Task objective: Below are records to be repeated in full. Give them exactly.

####################

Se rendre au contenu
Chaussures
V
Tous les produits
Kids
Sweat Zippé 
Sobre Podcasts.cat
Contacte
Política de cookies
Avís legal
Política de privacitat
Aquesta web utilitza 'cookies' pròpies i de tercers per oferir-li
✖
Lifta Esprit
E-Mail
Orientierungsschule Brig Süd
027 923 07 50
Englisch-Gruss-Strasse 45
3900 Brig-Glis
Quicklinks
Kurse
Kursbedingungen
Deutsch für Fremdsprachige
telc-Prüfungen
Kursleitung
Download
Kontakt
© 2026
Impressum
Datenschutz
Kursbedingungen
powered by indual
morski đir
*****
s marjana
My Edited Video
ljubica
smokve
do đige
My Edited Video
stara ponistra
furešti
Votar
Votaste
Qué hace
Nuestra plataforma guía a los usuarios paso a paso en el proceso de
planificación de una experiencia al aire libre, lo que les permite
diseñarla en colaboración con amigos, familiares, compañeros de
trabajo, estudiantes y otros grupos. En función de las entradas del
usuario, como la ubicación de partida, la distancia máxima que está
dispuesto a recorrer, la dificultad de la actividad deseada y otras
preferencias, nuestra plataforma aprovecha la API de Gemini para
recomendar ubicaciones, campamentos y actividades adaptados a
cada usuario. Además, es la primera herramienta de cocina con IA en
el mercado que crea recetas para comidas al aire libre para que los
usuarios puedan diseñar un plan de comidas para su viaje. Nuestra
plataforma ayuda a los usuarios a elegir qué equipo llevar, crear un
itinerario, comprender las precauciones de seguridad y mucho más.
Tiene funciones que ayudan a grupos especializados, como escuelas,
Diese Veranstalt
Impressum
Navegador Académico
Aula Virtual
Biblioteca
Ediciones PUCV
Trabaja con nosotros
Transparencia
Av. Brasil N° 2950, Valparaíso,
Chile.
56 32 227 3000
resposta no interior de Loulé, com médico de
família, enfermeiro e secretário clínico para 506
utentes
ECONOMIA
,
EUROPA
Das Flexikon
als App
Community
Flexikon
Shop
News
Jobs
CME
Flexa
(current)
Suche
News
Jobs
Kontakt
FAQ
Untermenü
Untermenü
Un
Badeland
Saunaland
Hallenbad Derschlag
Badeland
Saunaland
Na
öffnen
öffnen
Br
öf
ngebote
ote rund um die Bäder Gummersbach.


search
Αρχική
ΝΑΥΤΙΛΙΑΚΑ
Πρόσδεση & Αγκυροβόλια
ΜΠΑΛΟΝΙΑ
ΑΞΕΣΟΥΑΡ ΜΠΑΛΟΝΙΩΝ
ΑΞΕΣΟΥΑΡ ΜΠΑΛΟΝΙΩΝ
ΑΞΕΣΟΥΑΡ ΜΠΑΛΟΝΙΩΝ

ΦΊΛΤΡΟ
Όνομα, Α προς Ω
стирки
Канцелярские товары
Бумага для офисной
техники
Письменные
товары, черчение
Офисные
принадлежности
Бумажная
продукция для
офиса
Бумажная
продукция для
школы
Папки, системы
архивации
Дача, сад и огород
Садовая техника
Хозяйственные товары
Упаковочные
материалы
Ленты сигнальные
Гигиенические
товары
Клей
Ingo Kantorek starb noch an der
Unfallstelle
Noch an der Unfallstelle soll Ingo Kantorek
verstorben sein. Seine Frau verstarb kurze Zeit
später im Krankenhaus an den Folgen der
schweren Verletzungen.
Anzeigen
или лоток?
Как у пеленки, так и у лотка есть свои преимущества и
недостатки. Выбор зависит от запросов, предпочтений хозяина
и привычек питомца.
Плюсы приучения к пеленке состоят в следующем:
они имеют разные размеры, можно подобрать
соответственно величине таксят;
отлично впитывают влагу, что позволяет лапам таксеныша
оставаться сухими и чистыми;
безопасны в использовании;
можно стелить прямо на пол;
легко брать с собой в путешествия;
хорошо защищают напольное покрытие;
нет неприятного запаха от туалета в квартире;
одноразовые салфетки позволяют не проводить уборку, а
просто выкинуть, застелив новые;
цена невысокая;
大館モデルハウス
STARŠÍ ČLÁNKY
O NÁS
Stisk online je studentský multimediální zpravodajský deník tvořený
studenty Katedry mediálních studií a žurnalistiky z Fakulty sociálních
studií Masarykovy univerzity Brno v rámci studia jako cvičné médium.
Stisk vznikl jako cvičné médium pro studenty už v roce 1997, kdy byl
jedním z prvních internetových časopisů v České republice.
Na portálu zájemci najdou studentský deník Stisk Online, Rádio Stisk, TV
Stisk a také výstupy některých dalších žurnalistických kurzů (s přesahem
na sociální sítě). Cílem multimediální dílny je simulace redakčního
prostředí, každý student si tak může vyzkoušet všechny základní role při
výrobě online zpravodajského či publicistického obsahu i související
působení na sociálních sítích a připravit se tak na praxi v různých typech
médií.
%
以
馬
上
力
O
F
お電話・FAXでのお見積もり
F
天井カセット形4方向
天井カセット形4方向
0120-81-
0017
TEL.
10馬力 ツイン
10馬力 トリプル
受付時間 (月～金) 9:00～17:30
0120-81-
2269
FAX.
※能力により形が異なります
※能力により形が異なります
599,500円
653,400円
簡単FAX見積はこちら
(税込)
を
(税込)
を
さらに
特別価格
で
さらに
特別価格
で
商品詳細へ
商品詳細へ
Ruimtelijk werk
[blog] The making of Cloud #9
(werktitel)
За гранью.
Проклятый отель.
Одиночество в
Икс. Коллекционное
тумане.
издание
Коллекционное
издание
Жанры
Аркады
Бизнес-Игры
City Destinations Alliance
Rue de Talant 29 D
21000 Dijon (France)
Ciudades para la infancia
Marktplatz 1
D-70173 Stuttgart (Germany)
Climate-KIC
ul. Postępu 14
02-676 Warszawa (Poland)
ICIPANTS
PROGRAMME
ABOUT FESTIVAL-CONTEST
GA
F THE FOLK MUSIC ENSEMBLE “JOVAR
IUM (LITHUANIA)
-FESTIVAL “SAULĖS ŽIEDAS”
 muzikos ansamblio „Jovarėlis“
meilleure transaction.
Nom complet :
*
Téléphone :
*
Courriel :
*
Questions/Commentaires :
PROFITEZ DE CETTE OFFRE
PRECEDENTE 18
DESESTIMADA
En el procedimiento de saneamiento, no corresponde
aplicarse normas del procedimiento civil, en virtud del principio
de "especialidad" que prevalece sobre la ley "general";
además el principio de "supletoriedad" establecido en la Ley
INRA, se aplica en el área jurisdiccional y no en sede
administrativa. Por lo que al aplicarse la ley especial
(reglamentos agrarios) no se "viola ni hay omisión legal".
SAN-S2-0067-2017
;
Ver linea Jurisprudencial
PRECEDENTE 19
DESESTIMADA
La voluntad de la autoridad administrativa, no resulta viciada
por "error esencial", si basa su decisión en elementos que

####################

Exercise response:
Se rendre au contenu
Chaussures
V
Tous les produits
Kids
Sweat Zippé 
Sobre Podcasts.cat
Contacte
Política de cookies
Avís legal
Política de privacitat
Aquesta web utilitza 'cookies' pròpies i de tercers per oferir-li
✖
Lifta Esprit
E-Mail
Orientierungsschule Brig Süd
027 923 07 50
Englisch-Gruss-Strasse 45
3900 Brig-Glis
Quicklinks
Kurse
Kursbedingungen
Deutsch für Fremdsprachige
telc-Prüfungen
Kursleitung
Download
Kontakt
© 2026
Impressum
Datenschutz
Kursbedingungen
powered by indual
morski đir
*****
s marjana
My Edited Video
ljubica
smokve
do đige
My Edited Video
stara ponistra
furešti
Votar
Votaste
Qué hace
Nuestra plataforma guía a los usuarios paso a paso en el proceso de
planificación de una experiencia al aire libre, lo que les permite
diseñarla en colaboración con amigos, familiares, compañeros de
trabajo, estudiantes y otros grupos. En función de las entradas del
usuario, como la ubicación de partida, la distancia máxima que está
dispuesto a recorrer, la dificultad de la actividad deseada y otras
preferencias, nuestra plataforma aprovecha la API de Gemini para
recomendar ubicaciones, campamentos y actividades adaptados a
cada usuario. Además, es la primera herramienta de cocina con IA en
el mercado que crea recetas para comidas al aire libre para que los
usuarios puedan diseñar un plan de comidas para su viaje. Nuestra
plataforma ayuda a los usuarios a elegir qué equipo llevar, crear un
itinerario, comprender las precauciones de seguridad y mucho más.
Tiene funciones que ayudan a grupos especializados, como escuelas,
Diese Veranstalt
Impressum
Navegador Académico
Aula Virtual
Biblioteca
Ediciones PUCV
Trabaja con nosotros
Transparencia
Av. Brasil N° 2950, Valparaíso,
Chile.
56 32 227 3000
resposta no interior de Loulé, com médico de
família, enfermeiro e secretário clínico para 506
utentes
ECONOMIA
,
EUROPA
Das Flexikon
als App
Community
Flexikon
Shop
News
Jobs
CME
Flexa
(current)
Suche
News
Jobs
Kontakt
FAQ
Untermenü
Untermenü
Un
Badeland
Saunaland
Hallenbad Derschlag
Badeland
Saunaland
Na
öffnen
öffnen
Br
öf
ngebote
ote rund um die Bäder Gummersbach.


search
Αρχική
ΝΑΥΤΙΛΙΑΚΑ
Πρόσδεση & Αγκυροβόλια
ΜΠΑΛΟΝΙΑ
ΑΞΕΣΟΥΑΡ ΜΠΑΛΟΝΙΩΝ
ΑΞΕΣΟΥΑΡ ΜΠΑΛΟΝΙΩΝ
ΑΞΕΣΟΥΑΡ ΜΠΑΛΟΝΙΩΝ

ΦΊΛΤΡΟ
Όνομα, Α προς Ω
стирки
Канцелярские товары
Бумага для офисной
техники
Письменные
товары, черчение
Офисные
принадлежности
Бумажная
продукция для
офиса
Бумажная
продукция для
школы
Папки, системы
архивации
Дача, сад и огород
Садовая техника
Хозяйственные товары
Упаковочные
материалы
Ленты сигнальные
Гигиенические
товары
Клей
Ingo Kantorek starb noch an der
Unfallstelle
Noch an der Unfallstelle soll Ingo Kantorek
verstorben sein. Seine Frau verstarb kurze Zeit
später im Krankenhaus an den Folgen der
schweren Verletzungen.
Anzeigen
или лоток?
Как у пеленки, так и у лотка есть свои преимущества и
недостатки. Выбор зависит от запросов, предпочтений хозяина
и привычек питомца.
Плюсы приучения к пеленке состоят в следующем:
они имеют разные размеры, можно подобрать
соответственно величине таксят;
отлично впитывают влагу, что позволяет лапам таксеныша
оставаться сухими и чистыми;
безопасны в использовании;
можно стелить прямо на пол;
легко брать с собой в путешествия;
хорошо защищают напольное покрытие;
нет неприятного запаха от туалета в квартире;
одноразовые салфетки позволяют не проводить уборку, а
просто выкинуть, застелив новые;
цена невысокая;
大館モデルハウス
STARŠÍ ČLÁNKY
O NÁS
Stisk online je studentský multimediální zpravodajský deník tvořený
studenty Katedry mediálních studií a žurnalistiky z Fakulty sociálních
studií Masarykovy univerzity Brno v rámci studia jako cvičné médium.
Stisk vznikl jako cvičné médium pro studenty už v roce 1997, kdy byl
jedním z prvních internetových časopisů v České republice.
Na portálu zájemci najdou studentský deník Stisk Online, Rádio Stisk, TV
Stisk a také výstupy některých dalších žurnalistických kurzů (s přesahem
na sociální sítě). Cílem multimediální dílny je simulace redakčního
prostředí, každý student si tak může vyzkoušet všechny základní role při
výrobě online zpravodajského či publicistického obsahu i související
působení na sociálních sítích a připravit se tak na praxi v různých typech
médií.
%
以
馬
上
力
O
F
お電話・FAXでのお見積もり
F
天井カセット形4方向
天井カセット形4方向
0120-81-
0017
TEL.
10馬力 ツイン
10馬力 トリプル
受付時間 (月～金) 9:00～17:30
0120-81-
2269
FAX.
※能力により形が異なります
※能力により形が異なります
599,500円
653,400円
簡単FAX見積はこちら
(税込)
を
(税込)
を
さらに
特別価格
で
さらに
特別価格
で
商品詳細へ
商品詳細へ
Ruimtelijk werk
[blog] The making of Cloud #9
(werktitel)
За гранью.
Проклятый отель.
Одиночество в
Икс. Коллекционное
тумане.
издание
Коллекционное
издание
Жанры
Аркады
Бизнес-Игры
City Destinations Alliance
Rue de Talant 29 D
21000 Dijon (France)
Ciudades para la infancia
Marktplatz 1
D-70173 Stuttgart (Germany)
Climate-KIC
ul. Postępu 14
02-676 Warszawa (Poland)
ICIPANTS
PROGRAMME
ABOUT FESTIVAL-CONTEST
GA
F THE FOLK MUSIC ENSEMBLE “JOVAR
IUM (LITHUANIA)
-FESTIVAL “SAULĖS ŽIEDAS”
 muzikos ansamblio „Jovarėlis“
meilleure transaction.
Nom complet :
*
Téléphone :
*
Courriel :
*
Questions/Commentaires :
PROFITEZ DE CETTE OFFRE
PRECEDENTE 18
DESESTIMADA
En el procedimiento de saneamiento, no corresponde
aplicarse normas del procedimiento civil, en virtud del principio
de "especialidad" que prevalece sobre la ley "general";
además el principio de "supletoriedad" establecido en la Ley
INRA, se aplica en el área jurisdiccional y no en sede
administrativa. Por lo que al aplicarse la ley especial
(reglamentos agrarios) no se "viola ni hay omisión legal".
SAN-S2-0067-2017
;
Ver linea Jurisprudencial
PRECEDENTE 19
DESESTIMADA
La voluntad de la autoridad administrativa, no resulta viciada
por "error esencial", si basa su decisión en elementos que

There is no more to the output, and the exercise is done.